Credit: info@cert.vde.com
Affected Software | Affected Version | How to fix |
---|---|---|
Phoenixcontact Plcnext Engineer | <=2020-3-1 |
Temporary Fix / Mitigation: We strongly recommend customers to exchange project files only using secure file exchange services. Project files should not be exchanged via unencrypted email. Users should avoid importing project files from unknown source and exchange or store project files together with a checksum to ensure their integrity.
Remediation: Phoenix Contact strongly recommends updating to the latest version PLCnext Enineer 2020.6 or higher, which fixes this vulnerability.

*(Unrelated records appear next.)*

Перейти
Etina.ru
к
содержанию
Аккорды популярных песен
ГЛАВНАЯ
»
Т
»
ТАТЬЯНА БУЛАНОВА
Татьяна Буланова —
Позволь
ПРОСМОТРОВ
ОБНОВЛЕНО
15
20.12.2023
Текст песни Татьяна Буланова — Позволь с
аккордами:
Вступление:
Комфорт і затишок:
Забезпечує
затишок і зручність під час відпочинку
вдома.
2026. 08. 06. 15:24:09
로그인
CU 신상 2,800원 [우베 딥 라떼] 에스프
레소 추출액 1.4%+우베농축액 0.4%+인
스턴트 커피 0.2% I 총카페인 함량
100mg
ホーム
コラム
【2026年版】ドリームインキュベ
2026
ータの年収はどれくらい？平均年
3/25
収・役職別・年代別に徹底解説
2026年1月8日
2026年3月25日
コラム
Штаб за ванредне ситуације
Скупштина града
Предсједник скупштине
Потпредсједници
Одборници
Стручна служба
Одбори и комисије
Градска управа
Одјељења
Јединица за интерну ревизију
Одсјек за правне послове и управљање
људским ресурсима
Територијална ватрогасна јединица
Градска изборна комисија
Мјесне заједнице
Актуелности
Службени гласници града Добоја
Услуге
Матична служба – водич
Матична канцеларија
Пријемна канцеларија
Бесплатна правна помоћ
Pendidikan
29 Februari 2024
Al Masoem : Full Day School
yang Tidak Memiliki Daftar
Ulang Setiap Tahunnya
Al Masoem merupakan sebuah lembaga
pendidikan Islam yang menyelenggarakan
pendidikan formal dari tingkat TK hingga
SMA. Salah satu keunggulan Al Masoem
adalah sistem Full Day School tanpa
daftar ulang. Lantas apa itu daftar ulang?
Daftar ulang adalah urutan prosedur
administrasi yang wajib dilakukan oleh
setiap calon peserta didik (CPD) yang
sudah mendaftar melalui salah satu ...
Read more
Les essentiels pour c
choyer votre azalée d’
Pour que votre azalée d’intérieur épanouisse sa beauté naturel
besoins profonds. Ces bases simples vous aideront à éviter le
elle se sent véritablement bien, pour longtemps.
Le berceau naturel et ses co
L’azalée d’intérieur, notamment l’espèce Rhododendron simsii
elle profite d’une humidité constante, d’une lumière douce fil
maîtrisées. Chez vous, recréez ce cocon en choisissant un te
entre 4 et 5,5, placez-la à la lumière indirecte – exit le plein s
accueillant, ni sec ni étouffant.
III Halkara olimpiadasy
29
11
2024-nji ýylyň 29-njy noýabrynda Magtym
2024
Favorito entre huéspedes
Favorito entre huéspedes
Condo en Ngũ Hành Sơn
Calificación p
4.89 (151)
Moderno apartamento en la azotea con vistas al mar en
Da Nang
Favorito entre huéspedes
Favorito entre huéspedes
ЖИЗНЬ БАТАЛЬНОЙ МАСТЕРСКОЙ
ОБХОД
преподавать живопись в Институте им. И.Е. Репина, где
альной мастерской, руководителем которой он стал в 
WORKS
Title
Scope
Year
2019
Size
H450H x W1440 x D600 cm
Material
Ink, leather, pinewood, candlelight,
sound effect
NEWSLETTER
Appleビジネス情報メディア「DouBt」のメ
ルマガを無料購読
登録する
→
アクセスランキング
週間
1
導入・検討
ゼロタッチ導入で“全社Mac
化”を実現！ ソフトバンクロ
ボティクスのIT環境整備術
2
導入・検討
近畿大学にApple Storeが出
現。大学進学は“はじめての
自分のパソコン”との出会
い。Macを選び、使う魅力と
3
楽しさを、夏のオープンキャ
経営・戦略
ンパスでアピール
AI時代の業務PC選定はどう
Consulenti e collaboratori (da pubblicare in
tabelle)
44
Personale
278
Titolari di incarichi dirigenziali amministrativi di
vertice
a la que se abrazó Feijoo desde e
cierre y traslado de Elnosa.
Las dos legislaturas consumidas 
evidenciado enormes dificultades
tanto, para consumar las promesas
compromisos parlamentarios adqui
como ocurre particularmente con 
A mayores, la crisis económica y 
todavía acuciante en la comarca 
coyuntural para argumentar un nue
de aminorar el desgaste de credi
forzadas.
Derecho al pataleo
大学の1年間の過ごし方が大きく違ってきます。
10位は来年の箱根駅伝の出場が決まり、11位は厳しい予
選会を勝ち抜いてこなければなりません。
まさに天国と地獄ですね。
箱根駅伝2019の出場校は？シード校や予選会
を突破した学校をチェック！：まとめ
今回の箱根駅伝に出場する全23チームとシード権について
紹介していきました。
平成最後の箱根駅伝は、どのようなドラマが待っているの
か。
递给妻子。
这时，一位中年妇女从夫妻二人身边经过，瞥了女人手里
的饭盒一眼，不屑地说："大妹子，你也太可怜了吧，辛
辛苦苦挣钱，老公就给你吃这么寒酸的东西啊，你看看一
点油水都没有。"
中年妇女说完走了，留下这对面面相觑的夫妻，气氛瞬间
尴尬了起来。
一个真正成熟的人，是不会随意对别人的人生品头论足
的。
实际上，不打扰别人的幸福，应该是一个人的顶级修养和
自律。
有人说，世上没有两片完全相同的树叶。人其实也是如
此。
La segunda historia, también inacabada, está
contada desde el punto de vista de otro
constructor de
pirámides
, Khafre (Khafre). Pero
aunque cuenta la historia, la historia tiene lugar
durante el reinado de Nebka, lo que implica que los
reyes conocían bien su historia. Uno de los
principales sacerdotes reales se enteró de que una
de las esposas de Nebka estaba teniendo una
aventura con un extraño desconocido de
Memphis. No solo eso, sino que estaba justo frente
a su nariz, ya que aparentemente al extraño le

Sign up to SecAlerts for real-time vulnerability data matched to your software, aggregated from hundreds of sources.
The vulnerability ID is CVE-2020-12499.
The title of this vulnerability is 'In PHOENIX CONTACT PLCnext Engineer version 2020.3.1 and earlier an improper path sanitation vulnerability exists on import of project files.'
The affected software is PHOENIX CONTACT PLCnext Engineer version 2020.3.1 and earlier.
The severity of this vulnerability is high with a CVSS score of 7.3.
To fix this vulnerability, update to a version of PHOENIX CONTACT PLCnext Engineer later than 2020.3.1.